PC & Computers

NVIDIA GeForce RTX 3060 Anti-Mining Feature Goes Beyond a Driver Update

NVIDIA GeForce RTX 3060 Anti-Mining feature goes beyond a driver update. Director of global PR for GeForce, Bryan Del Rizzo has said “There is a secure handshake between the driver, the RTX 3060 silicon, and the BIOS (firmware) that prevents removal of the hash rate limiter.”

Taken from VideoCardz… NVIDIA also announced it will implement new technology into their upcoming GeForce RTX 3060 graphics card that will limit mining hash rate, should the GPU detect it is used for mining. In an official blog post, the company announced that this is a driver implementation. However, shortly after the announcement members of tech media have started receiving more information from NVIDIA on the implementation of the algorithm. For starters, this technology will not only work in Windows operating system. This was a big concern, as only smaller miners were using Windows, while big farms rely on custom Linux distributions. NVIDIA Linux driver is not open source, which means it has more control over what is available to the user. This is not the case for AMD Radeon cards, which rely on open-source drivers.

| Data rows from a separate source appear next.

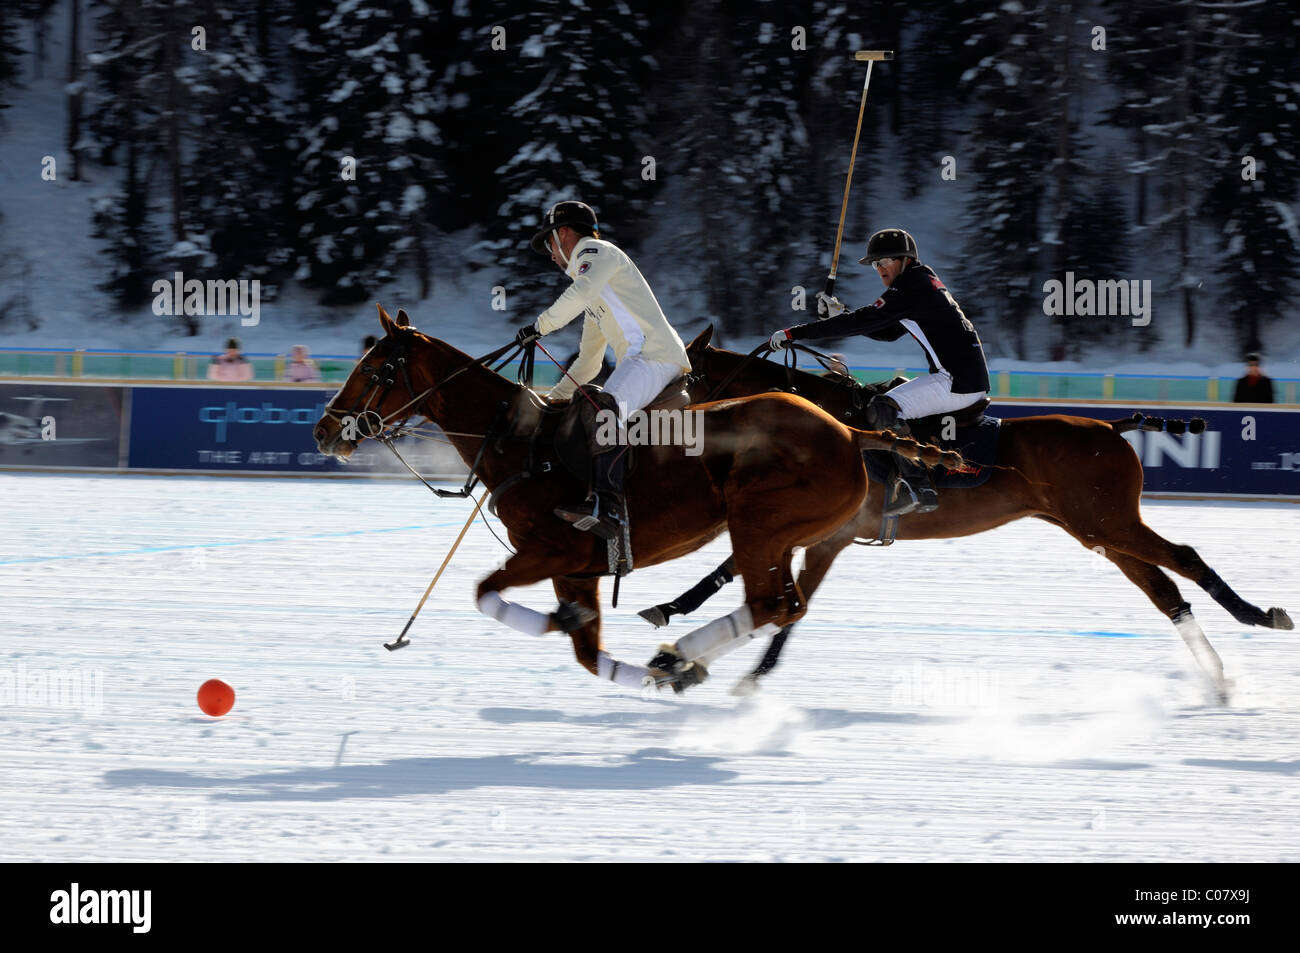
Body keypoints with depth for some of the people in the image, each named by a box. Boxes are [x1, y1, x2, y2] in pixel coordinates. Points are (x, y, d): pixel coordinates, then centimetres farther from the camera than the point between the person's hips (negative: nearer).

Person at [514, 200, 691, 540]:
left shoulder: (597, 252, 5)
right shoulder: (595, 295, 33)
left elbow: (580, 294, -17)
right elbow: (588, 362, 35)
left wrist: (541, 325, -8)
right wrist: (554, 397, 33)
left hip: (655, 355, -11)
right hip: (637, 363, 11)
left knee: (601, 407, -32)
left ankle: (607, 506, -47)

On Twitter, Bryan Del Rizzo (Director of global PR for GeForce) confirmed that the anti-crypto technology works as a secure handshake between the driver, the GPU silicon, and BIOS. The latter confirms that this is indeed a BIOS implementation and explains how RTX 3060 in a very early test was already seeing the limited performance. The technology simply does not need a driver to work.

We also learn more about the future implementations of said technology. Back in January, Kopite7Kimi, the leaker who predicted NVIDIA Ampere specs months ahead of launch, has said that Jensen Huang (CEO of NVIDIA) will start a battle against mining. At the time it was unclear what Kopite meant, but now it is clear that he meant the new CMP series as well as the crypto limiter.

What is particularly interesting here is that according to the tweets, NVIDIA would relaunch its existing SKUs under a new Device ID. This means that future RTX3090/3080/3070/3060Ti models would carry a different ID and feature the anti-crypto algorithm. It is unclear when and if NVIDIA will even announce this change.

This will also mean that cards that were already sold will not receive the anti-crypto limiter, which wouldn’t make sense anyway, since miners would simply use an older driver or not flash a new BIOS.